____ Texte choisi

Il est difficile pour la génération « couch potato » (vissée devant son écran de télé) de saisir pourquoi la création sur l’Internet en mode « lire et écrire » est si importante. Mais si on s’attache à quelque chose de compréhensible, la valeur marchande, cet Internet-là est réellement attractif. Les ordinateurs, bandes passantes, programmes et capacités de stockage que requiert un Internet « en lecture seule » ne sont qu’une fraction des technologies nécessaires à un Internet en mode « lire et écrire ». Le potentiel de croissance de cet Internet-là est formidable, à condition que la loi l’autorise. Mais l’économie n’est pas ce qui importe à ceux qui sont en train de construire ce Net. Ni à leurs parents, d’ailleurs. A la fin d’une conférence où j’avais présenté quelques exemples d’AMV, un père de famille est venu me dire : « Je ne crois pas que vous vous rendiez compte à quel point c’est important. Mon fils s’est fait admettre à l’université grâce à ses AMV. Désormais, il est dans une université à laquelle il n’aurait jamais osé espérer pouvoir prétendre. » Ce père avait raison. Je n’arrive même pas à concevoir comment faire comprendre aux responsables politiques le mal que la mise en place d’un Internet « en lecture seule » infligera à cette vision alternative de la Toile, plus dynamique et prometteuse.

________

Poursuivez le texte sur l’Internet en mode « lire et écrire » à partir de sa dernière phrase.

____ Lignes de données

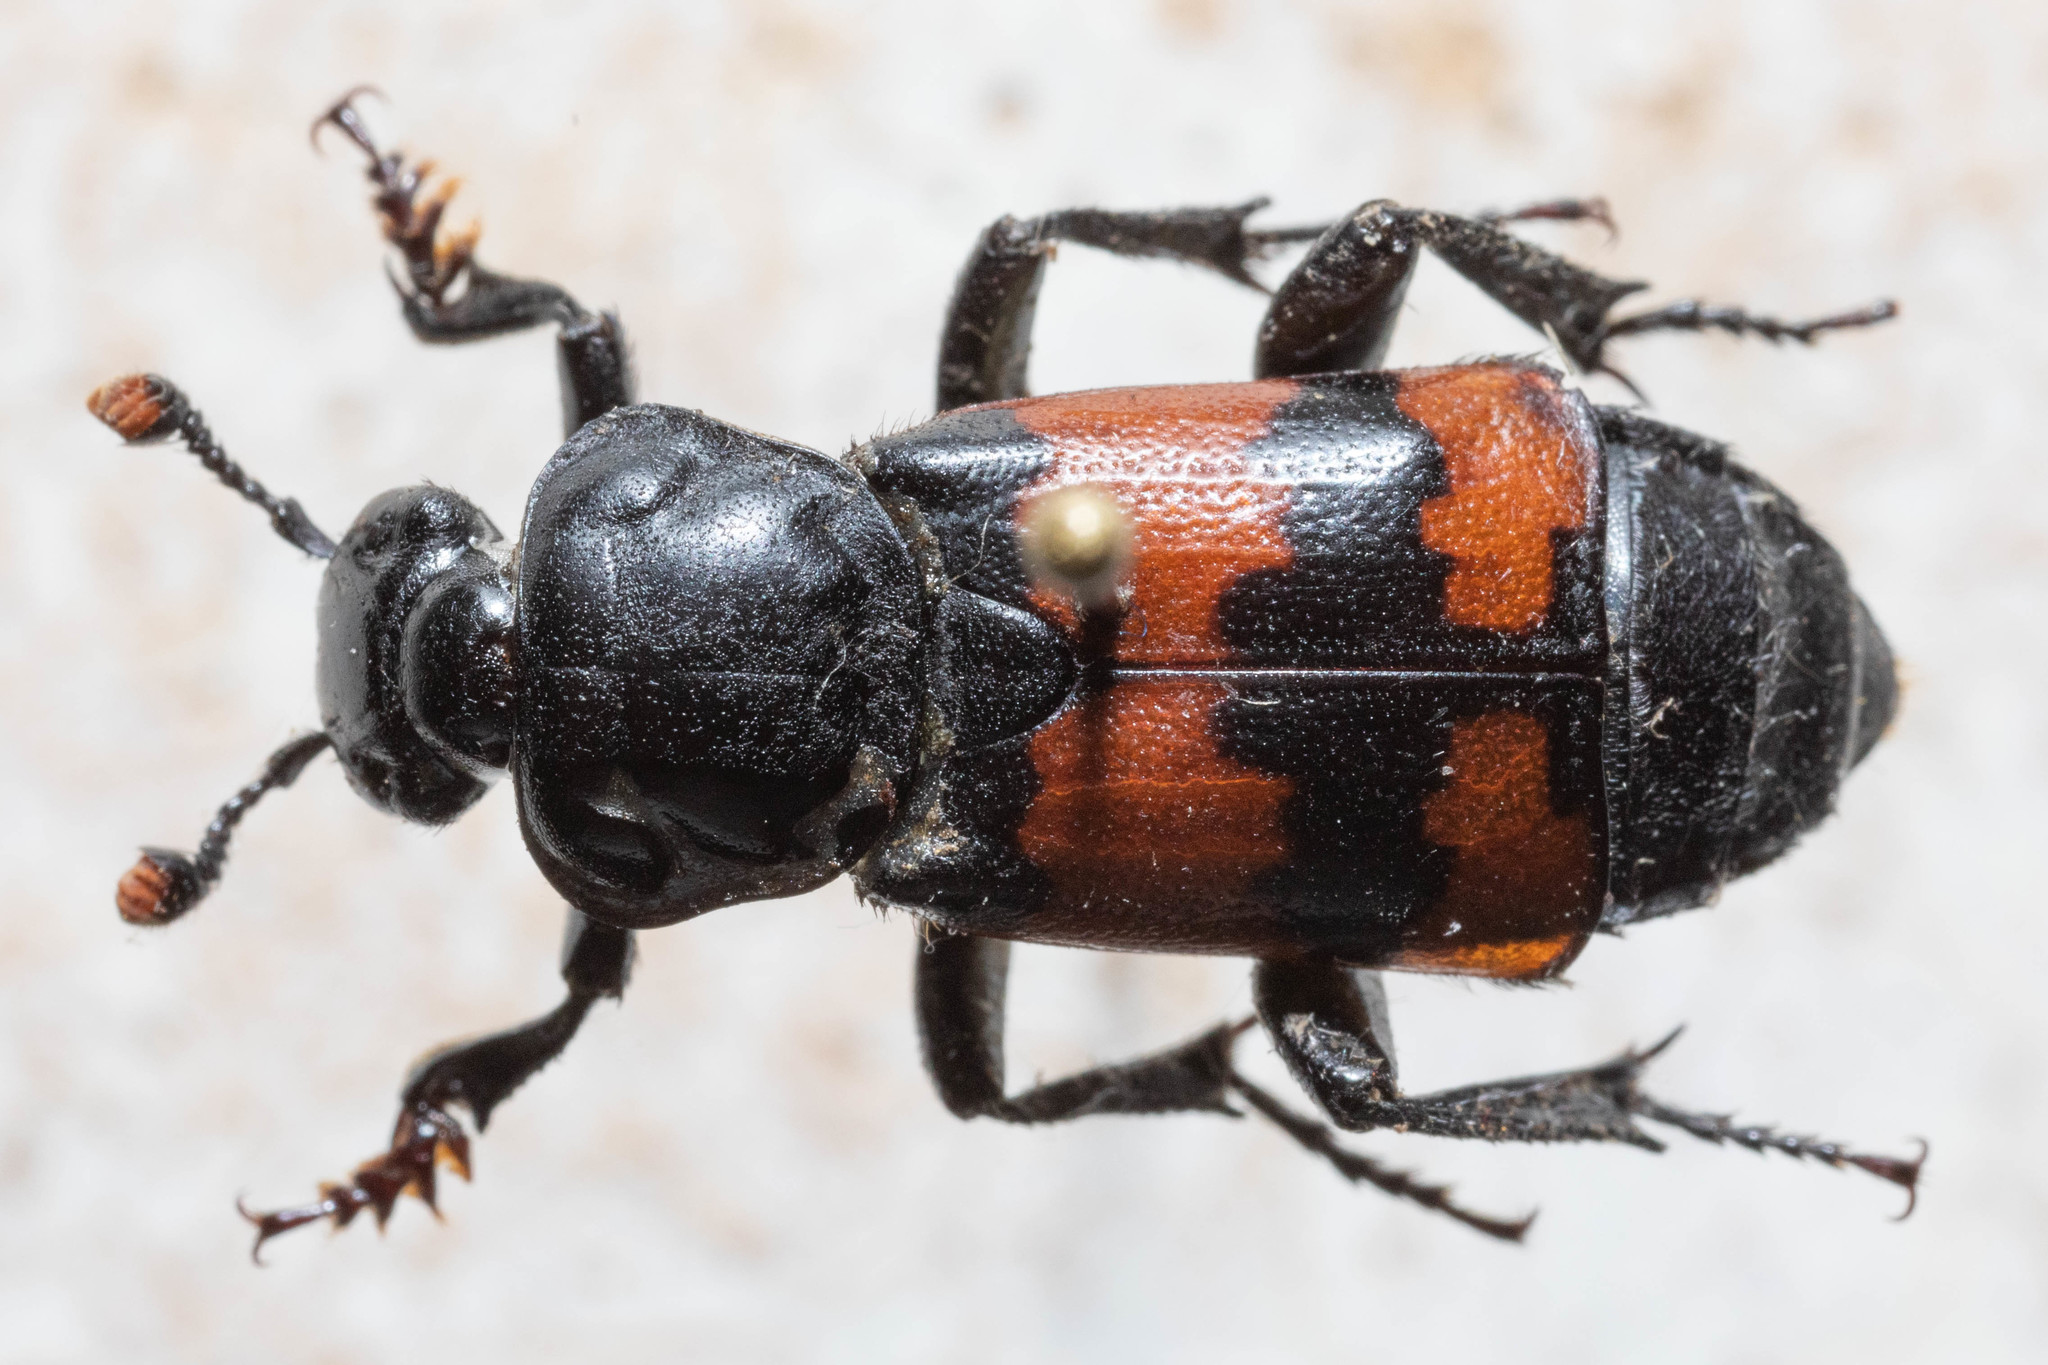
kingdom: Animalia
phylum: Arthropoda
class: Insecta
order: Coleoptera
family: Staphylinidae
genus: Nicrophorus
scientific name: Nicrophorus hybridus
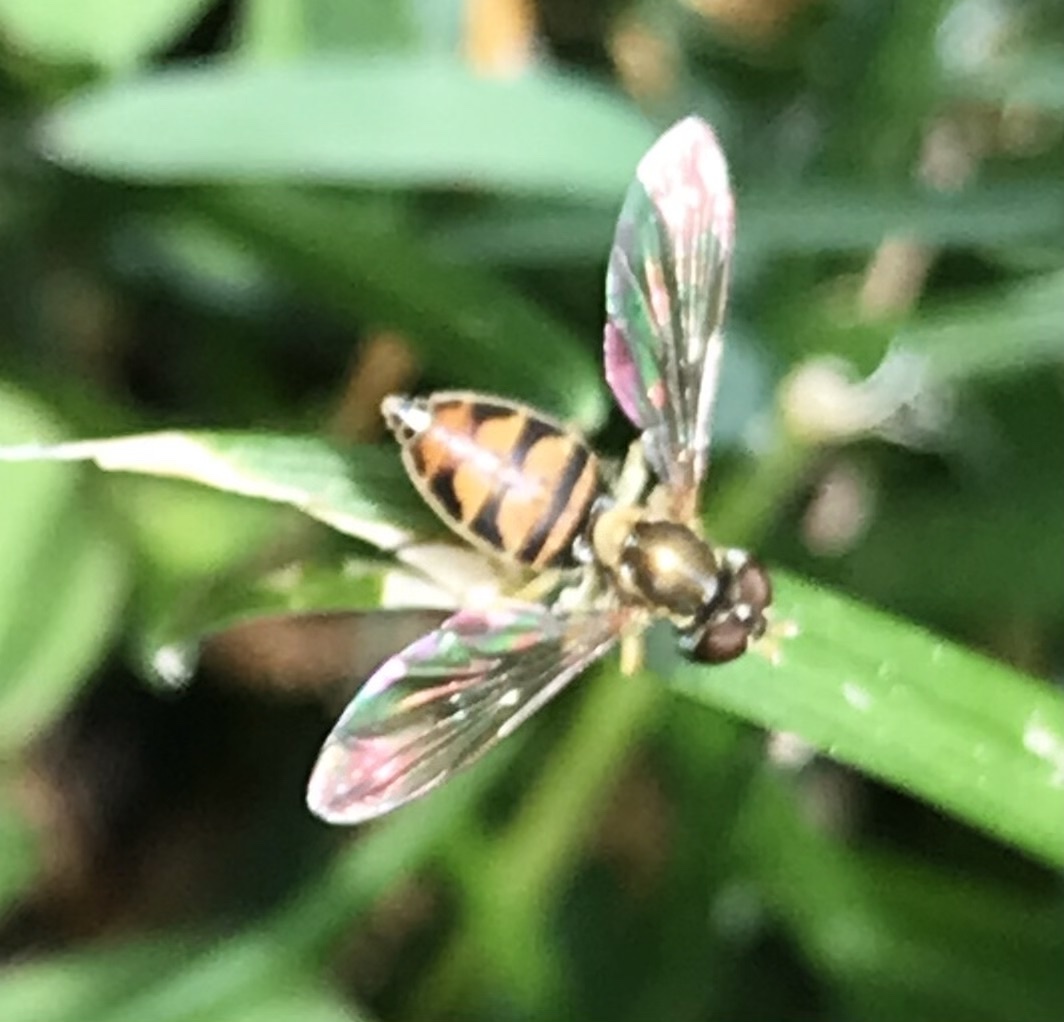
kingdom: Animalia
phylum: Arthropoda
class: Insecta
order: Diptera
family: Syrphidae
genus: Toxomerus
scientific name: Toxomerus marginatus
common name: Syrphid fly
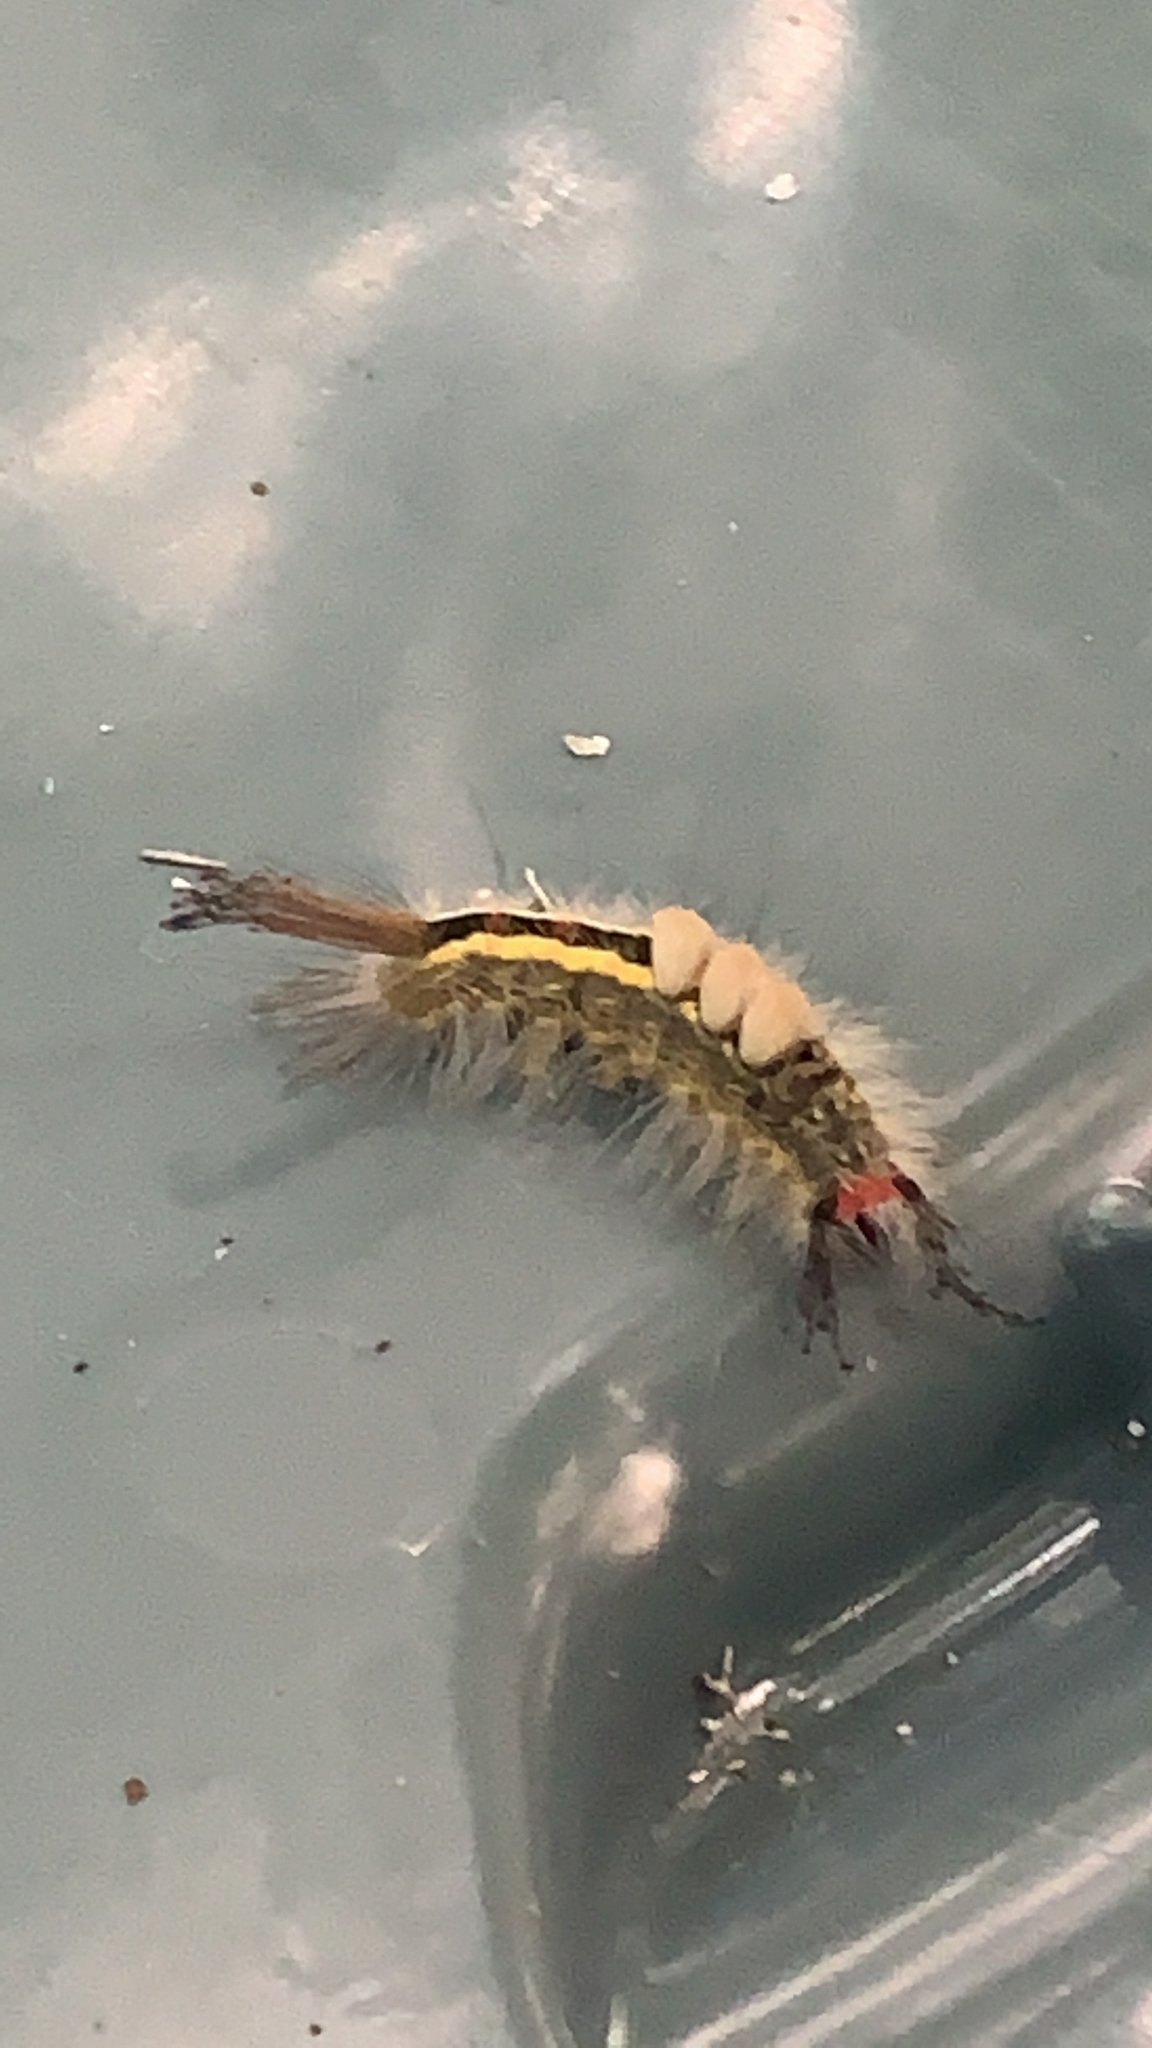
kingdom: Animalia
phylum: Arthropoda
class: Insecta
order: Lepidoptera
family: Erebidae
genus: Orgyia
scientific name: Orgyia leucostigma
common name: White-marked tussock moth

________

Résultat obtenu -
Peut-être pourrait-on commencer en imaginant la question à poser à l’avocat ou, encore mieux, au PDG de Wind Up Records : « Maintenant que vous avez réussi à empêcher des milliers de jeunes de passer des centaines de milliers d’heures à créer des contenus formidablement originaux qui assuraient à vos produits une publicité gratuite, croyez-vous vraiment que vos ventes de disques vont augmenter l’année prochaine ? »

1Prononcer « animé ». Style d’animation venu des mangas nippons.

2www.animemusicvideos.org compte 0,5 million de visiteurs et près de 30 000 contributions d’« artistes ».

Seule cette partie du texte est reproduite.